Wow. Oh shit. It’s like a grim and grisley soap opera, but with Koike and Kojima at the helm, SE feels anything but trite. Koike’s dialogue and captioning are sufficiently sparse where necessary, allowing Kojima’s cinematic art take center stage. At other times, they fill in the necessary details and plot points in lyrical language. You have to allow for translation issues – otherwise, some lines seem overly dramatic – but the writing is masterful, taut, and poetic.

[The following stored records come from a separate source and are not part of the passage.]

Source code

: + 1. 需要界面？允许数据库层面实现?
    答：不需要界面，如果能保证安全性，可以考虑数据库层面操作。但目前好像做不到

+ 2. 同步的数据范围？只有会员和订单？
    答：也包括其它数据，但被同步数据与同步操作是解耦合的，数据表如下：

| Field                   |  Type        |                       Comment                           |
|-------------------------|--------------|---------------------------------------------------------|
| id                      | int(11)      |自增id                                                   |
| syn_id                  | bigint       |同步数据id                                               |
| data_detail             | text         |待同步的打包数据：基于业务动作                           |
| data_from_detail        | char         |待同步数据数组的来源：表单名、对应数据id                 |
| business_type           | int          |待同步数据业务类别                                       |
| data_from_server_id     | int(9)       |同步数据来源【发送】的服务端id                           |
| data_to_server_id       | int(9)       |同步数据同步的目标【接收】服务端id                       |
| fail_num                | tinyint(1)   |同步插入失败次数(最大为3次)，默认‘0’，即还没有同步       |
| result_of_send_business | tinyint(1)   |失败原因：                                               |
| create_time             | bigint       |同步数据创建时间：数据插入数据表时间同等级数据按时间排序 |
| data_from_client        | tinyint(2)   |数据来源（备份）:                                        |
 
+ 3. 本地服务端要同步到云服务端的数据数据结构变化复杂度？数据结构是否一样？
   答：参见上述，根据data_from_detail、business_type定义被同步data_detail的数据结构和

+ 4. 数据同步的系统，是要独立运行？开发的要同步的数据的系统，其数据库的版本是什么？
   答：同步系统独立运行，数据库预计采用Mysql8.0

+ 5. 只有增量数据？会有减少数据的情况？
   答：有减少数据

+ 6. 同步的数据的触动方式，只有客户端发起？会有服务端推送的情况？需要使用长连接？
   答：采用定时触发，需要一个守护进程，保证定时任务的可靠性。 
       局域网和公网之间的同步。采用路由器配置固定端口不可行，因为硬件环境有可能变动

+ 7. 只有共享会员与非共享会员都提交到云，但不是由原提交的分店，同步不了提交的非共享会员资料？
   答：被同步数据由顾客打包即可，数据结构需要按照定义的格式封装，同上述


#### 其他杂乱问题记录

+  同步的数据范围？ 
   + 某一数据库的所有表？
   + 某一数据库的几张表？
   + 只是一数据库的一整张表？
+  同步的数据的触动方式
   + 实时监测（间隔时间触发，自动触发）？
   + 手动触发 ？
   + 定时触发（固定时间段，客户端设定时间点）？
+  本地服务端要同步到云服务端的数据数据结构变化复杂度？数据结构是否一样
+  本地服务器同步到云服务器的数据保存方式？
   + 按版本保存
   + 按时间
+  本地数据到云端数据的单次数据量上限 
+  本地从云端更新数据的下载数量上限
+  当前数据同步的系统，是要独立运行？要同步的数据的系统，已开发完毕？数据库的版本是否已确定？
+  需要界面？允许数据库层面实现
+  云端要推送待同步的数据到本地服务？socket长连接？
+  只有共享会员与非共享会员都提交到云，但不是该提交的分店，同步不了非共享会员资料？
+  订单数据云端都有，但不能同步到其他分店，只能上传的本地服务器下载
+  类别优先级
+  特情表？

SE obviously serves as a reference for rabbit-ronin Usagi Yojimbo, but where Stan Sakai’s cartoon masterwork is largely bright and cheerful, SE is dark, dark, and dark. The co-creaters were obviously fans of Akira Kurosawa, and the deliberate pacing punctuated with swift action could have come straight out of Seven Samurai or Yojimbo. The plots are some of the darkest to populate comics literature. We follow the pursuit, capture, and execution of a schizophrenic serial arsonist, who’s beheaded as she almost rapes a firefighter during a fire. Koike and Kojima take us behind the bars of a woman’s prison and into the life of a female warden, whose life has been defined by kidnapping, rape, prostitution, and the desire for revenge. Court intrigue forces a young woman to become the subject of a bizarre S&M plot, and the only way out is to either relive the experience or die in the process.

And yet, there are some points of light in all of this. Yamada Asaemon is not only a tester of swords but also a pillar of his society. SE also shows Asaemon as a reformer crusading for a better justice system and as an inspiration for a young cop seeking to improve his skills. There’s just enough to keep the series from sinking into a mire of negativity, and you can see how SE allowed Koike and Kojima to mature and grow. LW&C is their undisputed magnum opus (in print consistently since its first publication in the 70’s), and in SE, you can see the some fine, fine chops being honed. There are a few pacing problems in SE, and there are a few times where more delicate folks may just give up on the series altogether (the unrelenting strangulation and necrotic rape of a little girl, for instance) – but overall, Samurai Executioner is prime work.